Se o sujeito fosse de pouca fé, gritava: “ Vá de retro que eu sartei de banda”. Para firmar o livramento, dizia-se "Deus que ataiê". Quem falava “vapo cuieo” recebia dos mais velhos um olhar feio, mas a resposta era “vorta urso”.E quem ficava quieto diante de desaforo era “bocó”. Engasgou? Batia nas costas e chamava “São Braiz, na panela tem mais”. Pra cisco no olho tinha oração: “Corre, corre cavaleiro, passe a porta de São Pedro, vá pedir a Santa Luzia que me tire esse cisqueiro”.Para acordar no horário sem ter relógio, rezava-se “prás arma santa” e elas “atendia”. Deus o livre de ir dormir sem juntar as mãos e pedir “a bença”. Quando o fulano aparecia na porta, o convite era “cheeeeeeeeeeeeegue”, mas seu João Missé quando via o Gardino montado no cavalo gritava: “Gardinoooooooooooooo, apeeeeeeeeeeeeeeeeeeeeeie”. Como o lugar era pequeno, tinha a rua de cima, a rua de baixo e a rua do fim. Referência de localização era nome de família: a “vorta dos Pires”, o “beco do Pedro Pontes”, o “beco do rio do Santo”,mas também tinha nome sem vergonha que nem o “Tira-saia”, misterioso como a “Toca da Bugra” e engraçado como a “Nhaca”. Usar sobrenome não carecia muito, bastava falar "gente de quem era"ou do lugar que vinha: Nhô Chico de Nhô Lau, seu Zé do Lídio, dona Dita do Cirino, dona Tica de Nhô Arcílio, dona Marta do seu João Cascudo, o Edson da Mulata, dona Francisca do seu Dito Guede, dona Nh’Ana do Pasto. Se a pessoa tivesse uma característica, um oficio ou uma semelhança também podia: dona Maria Pretinha, seu Joaquim Brabo, seu Zé Beleza, Roque Pé-de-Cobra, Zé Lambari, João Barbeiro, Dito Pé-de-Bode. Também tinha “os”Capela, o Viola, o Cacau e graças a Deus ainda temos o Berimbau.

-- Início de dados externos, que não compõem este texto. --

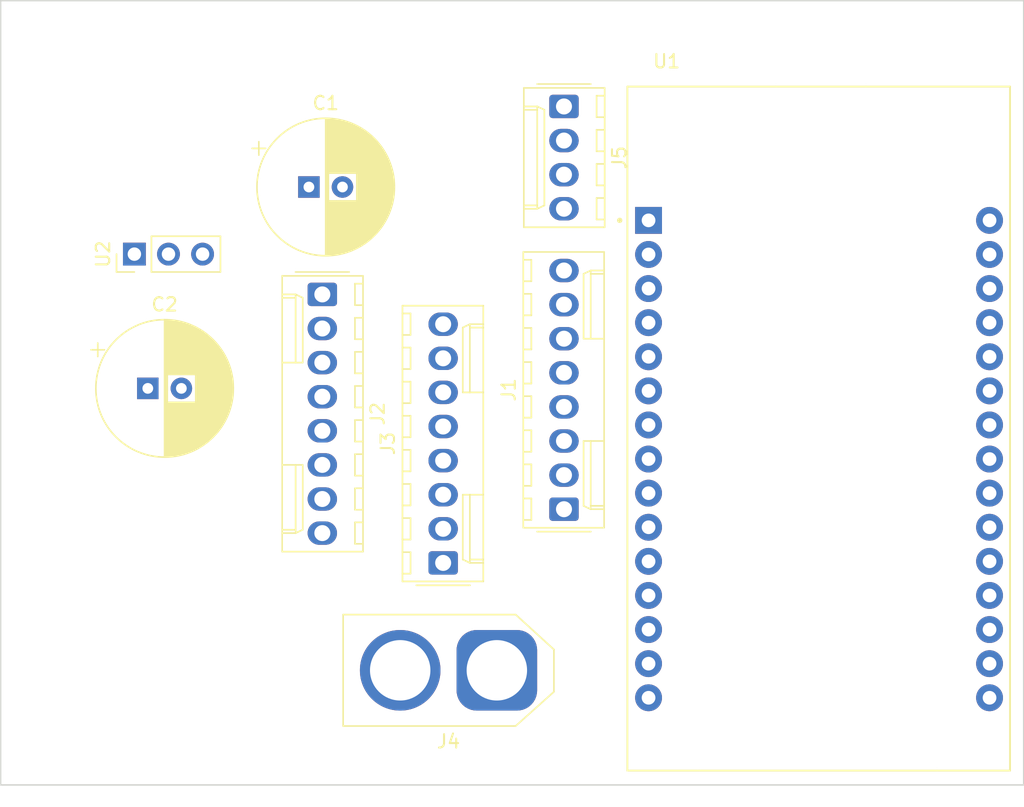
<source format=kicad_pcb>
(kicad_pcb (version 20221018) (generator pcbnew)

  (general
    (thickness 1.6)
  )

  (paper "A4")
  (layers
    (0 "F.Cu" signal)
    (31 "B.Cu" signal)
    (32 "B.Adhes" user "B.Adhesive")
    (33 "F.Adhes" user "F.Adhesive")
    (34 "B.Paste" user)
    (35 "F.Paste" user)
    (36 "B.SilkS" user "B.Silkscreen")
    (37 "F.SilkS" user "F.Silkscreen")
    (38 "B.Mask" user)
    (39 "F.Mask" user)
    (40 "Dwgs.User" user "User.Drawings")
    (41 "Cmts.User" user "User.Comments")
    (42 "Eco1.User" user "User.Eco1")
    (43 "Eco2.User" user "User.Eco2")
    (44 "Edge.Cuts" user)
    (45 "Margin" user)
    (46 "B.CrtYd" user "B.Courtyard")
    (47 "F.CrtYd" user "F.Courtyard")
    (48 "B.Fab" user)
    (49 "F.Fab" user)
    (50 "User.1" user)
    (51 "User.2" user)
    (52 "User.3" user)
    (53 "User.4" user)
    (54 "User.5" user)
    (55 "User.6" user)
    (56 "User.7" user)
    (57 "User.8" user)
    (58 "User.9" user)
  )

  (setup
    (pad_to_mask_clearance 0)
    (pcbplotparams
      (layerselection 0x00010fc_ffffffff)
      (plot_on_all_layers_selection 0x0000000_00000000)
      (disableapertmacros false)
      (usegerberextensions false)
      (usegerberattributes true)
      (usegerberadvancedattributes true)
      (creategerberjobfile true)
      (dashed_line_dash_ratio 12.000000)
      (dashed_line_gap_ratio 3.000000)
      (svgprecision 4)
      (plotframeref false)
      (viasonmask false)
      (mode 1)
      (useauxorigin false)
      (hpglpennumber 1)
      (hpglpenspeed 20)
      (hpglpendiameter 15.000000)
      (dxfpolygonmode true)
      (dxfimperialunits true)
      (dxfusepcbnewfont true)
      (psnegative false)
      (psa4output false)
      (plotreference true)
      (plotvalue true)
      (plotinvisibletext false)
      (sketchpadsonfab false)
      (subtractmaskfromsilk false)
      (outputformat 1)
      (mirror false)
      (drillshape 1)
      (scaleselection 1)
      (outputdirectory "")
    )
  )

  (net 0 "")
  (net 1 "+3V3")
  (net 2 "+12V")
  (net 3 "GNDREF")
  (net 4 "unconnected-(U1-D2-Pad4)")
  (net 5 "unconnected-(U1-D4-Pad5)")
  (net 6 "BRAKE_1")
  (net 7 "PWM_1")
  (net 8 "DIR_1")
  (net 9 "unconnected-(U1-D18-Pad9)")
  (net 10 "unconnected-(U1-D19-Pad10)")
  (net 11 "ENC_1_A")
  (net 12 "unconnected-(U1-RX0-Pad12)")
  (net 13 "unconnected-(U1-TX0-Pad13)")
  (net 14 "ENC_1_B")
  (net 15 "unconnected-(U1-D23-Pad15)")
  (net 16 "unconnected-(U1-EN-Pad16)")
  (net 17 "BRAKE_2")
  (net 18 "PWM_2")
  (net 19 "DIR_2")
  (net 20 "ENC_2_A")
  (net 21 "ENC_2_B")
  (net 22 "BRAKE_3")
  (net 23 "PWM_3")
  (net 24 "DIR_3")
  (net 25 "ENC_3_A")
  (net 26 "ENC_3_B")
  (net 27 "unconnected-(U1-D12-Pad27)")
  (net 28 "SDA")
  (net 29 "+5V")
  (net 30 "SCL")

  (footprint "eCube_lib:MODULE_ESP32_DEVKIT_V1" (layer "F.Cu") (at 254 103))

  (footprint "Connector_Molex:Molex_KK-254_AE-6410-04A_1x04_P2.54mm_Vertical" (layer "F.Cu") (at 235 79 -90))

  (footprint "Connector_Molex:Molex_KK-254_AE-6410-08A_1x08_P2.54mm_Vertical" (layer "F.Cu") (at 217 93 -90))

  (footprint "Capacitor_THT:CP_Radial_D10.0mm_P2.50mm" (layer "F.Cu") (at 216 85))

  (footprint "Connector_Molex:Molex_KK-254_AE-6410-08A_1x08_P2.54mm_Vertical" (layer "F.Cu") (at 226 113 90))

  (footprint "Connector_PinHeader_2.54mm:PinHeader_1x03_P2.54mm_Vertical" (layer "F.Cu") (at 203 90 90))

  (footprint "Connector_AMASS:AMASS_XT60-M_1x02_P7.20mm_Vertical" (layer "F.Cu") (at 230 121 180))

  (footprint "Connector_Molex:Molex_KK-254_AE-6410-08A_1x08_P2.54mm_Vertical" (layer "F.Cu") (at 235 109 90))

  (footprint "Capacitor_THT:CP_Radial_D10.0mm_P2.50mm" (layer "F.Cu") (at 204 100))

  (gr_rect (start 193.04 129.54) (end 269.24 71.12)
    (stroke (width 0.1) (type default)) (fill none) (layer "Edge.Cuts") (tstamp 72ad0ce3-5da9-47b9-a703-f7dc37dbca5d))

)

</source>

Dá saudades da alegria e da braveza de Nhô Carrité.Também eram filhos da terra o Bombacha que gritava “arrute e guiné” e que até hoje ninguém sabe o que é; o Artur que quando tomava um goles desatava a chamar todo mundo de “bacataré”.

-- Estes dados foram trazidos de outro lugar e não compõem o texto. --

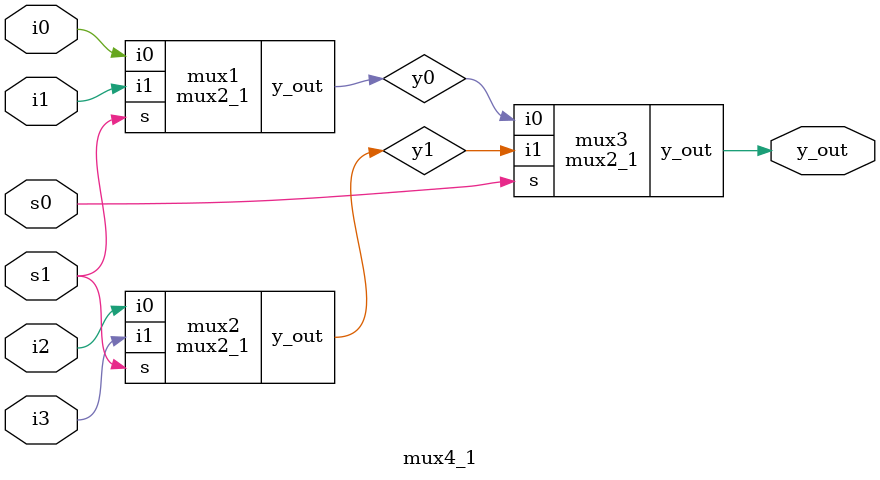
<source format=v>
module mux2_1(input i0,i1,s,output y_out);
assign y_out= s? i1:i0;
endmodule


module mux4_1(input i0,i1,i2,i3,s0,s1,output y_out);
wire y0,y1;
mux2_1 mux1( i0,i1,s1,y0);
mux2_1 mux2( i2,i3,s1,y1);
mux2_1 mux3( y0,y1,s0,y_out);
endmodule

</source>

Médico não tinha, mas era tanta benzedeira e benzedor “bão” que é melhor não citar nomes “pra morde” não esquecer alguém e “largá mágoa”. Então se benzia de tudo: de susto, de íngua, perna curta, espinhela caída, cobreiro, bucho virado, “insipela”, dor “nos quarto”, quebrante, mas tinha coisa que nem reza brava curava e o cristão morria de “estupor”, “nó nas tripa” e “doença ruim”. Se o dia “tava brusqueado” e o sujeito apanhava um “gorpe de vento”, podia “custipá” e virar “mar dos purmão” Se a pessoa não andava boa diziam que estava “arrastando os casco” ou “no bico do corvo” e sentenciavam “esse não come o capim de agosto”. Se fulano bebeu demais ou não deu conta do serviço, diziam “deito com o arreio”. Se a coisa ficou feia "levou a breca".Diferente de mineiro, aqui não se fala “uai”, porque “nóis fala ué” Se eu consegui lembrar de tudo? Chééééééééééééééééééé... Mas como dizia o Chicão do Pelanca; “Dinheiro num tenho, mas paixão tenho demais!”


Crônica e foto publicadas originalmente na página “A velha Pirapora” no Facebook


(*) Celia Groppo é formada em História e Mestre em História Social pela PUC-São Paulo.